I've built a couple of clay ovens but aI'm about to build a refractory cement dome and was wondering what recipe you used for your mix? Any other cartable recipe suggestions gratefully recieved





Vdonti's picture

I've been trying to figure out how to follow individual threads.  It seems I have to comment to follow this thread,  Hince, this comment.

sgregory's picture

I guess you can cut every brick, but in reality, you can use straght brick on a form, breaking the joints between each row.  Back fill with a mortor and construct the next row if required by design.  Brtick is more forgiving but not required.

If you are worried about cracking and spalling with castable, use SS needles in the mix.  (watch the hands).  this will allow it to crack but maintain basic integrity during the heating and cooling cycles.  ANH is anker hearth or vietche radix,  which iirc is RHI.  hey merge and change names daily it seems.  In both cases you need to secure the base of the arch for its primary strength.


mikku's picture

I am new to this forum--like today.  But I have a lot of interest in this exact topic.  This year, I built a dome shaped WFO using castable and was very happy with the results.  The finish is as good as the forms that you make.  Now after seeing sgregory semi professional WFO thread, I want to build another oven as soon as I have the time.  But, I want to cast the entire oven and not just the dome.
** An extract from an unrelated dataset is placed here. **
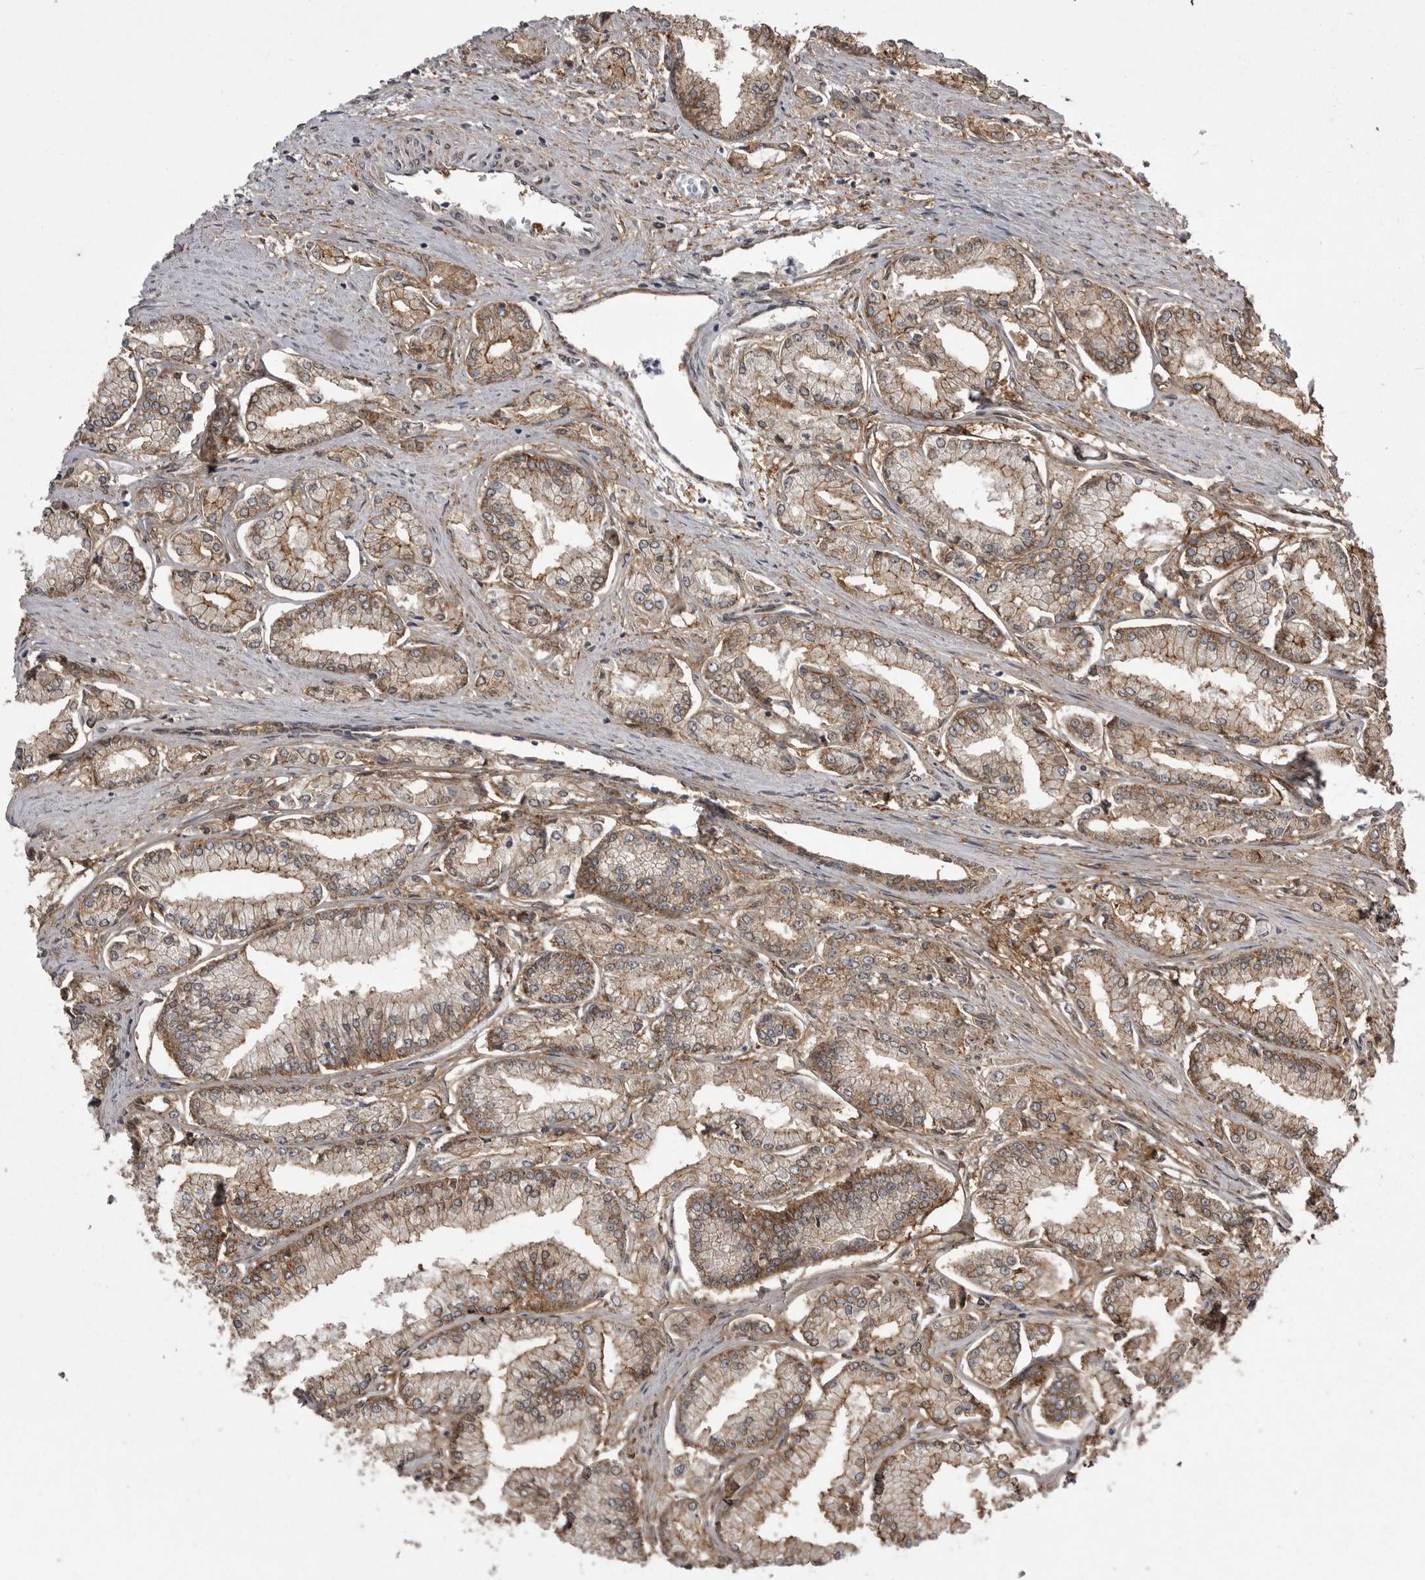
{"staining": {"intensity": "moderate", "quantity": ">75%", "location": "cytoplasmic/membranous"}, "tissue": "prostate cancer", "cell_type": "Tumor cells", "image_type": "cancer", "snomed": [{"axis": "morphology", "description": "Adenocarcinoma, Low grade"}, {"axis": "topography", "description": "Prostate"}], "caption": "Immunohistochemistry (IHC) of low-grade adenocarcinoma (prostate) shows medium levels of moderate cytoplasmic/membranous positivity in about >75% of tumor cells.", "gene": "ABL1", "patient": {"sex": "male", "age": 52}}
I live in Japan and the dealer that I buy refractory brick or castable cement sells both at practically the same price.  If you determine the volume of a single brick and the volume price and then determine the volume of a 25kg bag of refractory cement, they are almost identical.  I have no qualms about the refractory cements ability to carry weights.  I am considering lining the cast oven with a firebrick floor and walls, all loose set.  If I desire additional mass to the dome, I think that additional layers of standard brick can be laid loose in additional layers over the cast dome.  The dome can be cast with an inner arch but the casting outside can be level.  I am thinking about adding rebar, like Sgregory used in making the lintel in his brick oven. 
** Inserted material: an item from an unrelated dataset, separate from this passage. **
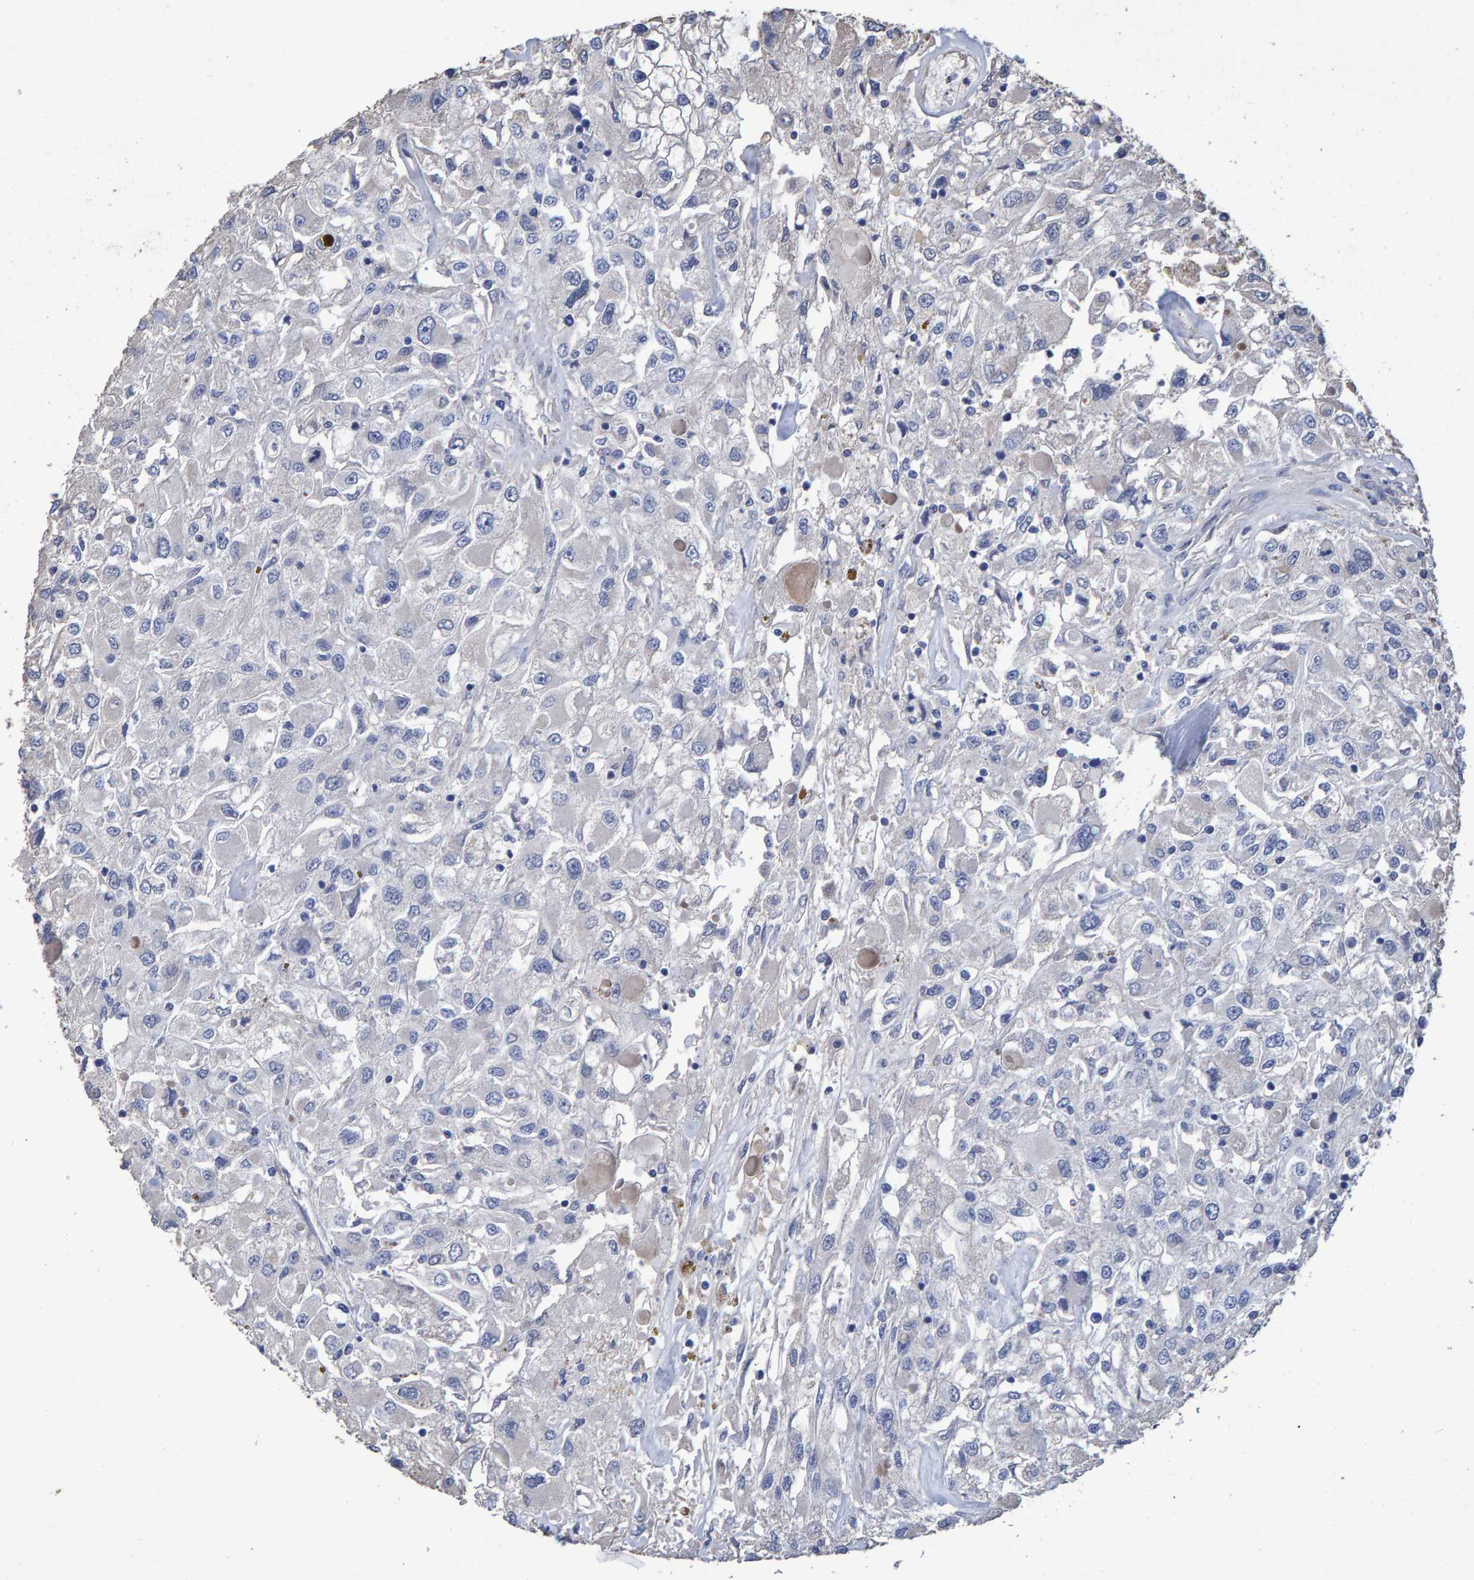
{"staining": {"intensity": "negative", "quantity": "none", "location": "none"}, "tissue": "renal cancer", "cell_type": "Tumor cells", "image_type": "cancer", "snomed": [{"axis": "morphology", "description": "Adenocarcinoma, NOS"}, {"axis": "topography", "description": "Kidney"}], "caption": "Histopathology image shows no protein staining in tumor cells of renal cancer tissue. (Stains: DAB immunohistochemistry (IHC) with hematoxylin counter stain, Microscopy: brightfield microscopy at high magnification).", "gene": "HEMGN", "patient": {"sex": "female", "age": 52}}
I think that this would work just great.  Again, the quality of the finish is only as good as the formwork going into making it.  But a lot of time can be put into the formwork to get a great finish... It does not require a lot of expensive tools to cut brick and make complicated joints.  Only basic hand tools and a little patience.

This is something that I plan to do this summer.  Any information concerning interior heights, ratios of dome height to door height, size of transition to flue and flue size would greatly be appreciated.  Also any information on oven door type.  I am thinking about one similar to a guilotine (don't know correct spelling) but one that would operate in a track moving vertically, with the assist of some counterweights.

Really glad to have been directed by another forum to this site. 

Hello to all, I hope to learn a lot from my experience here.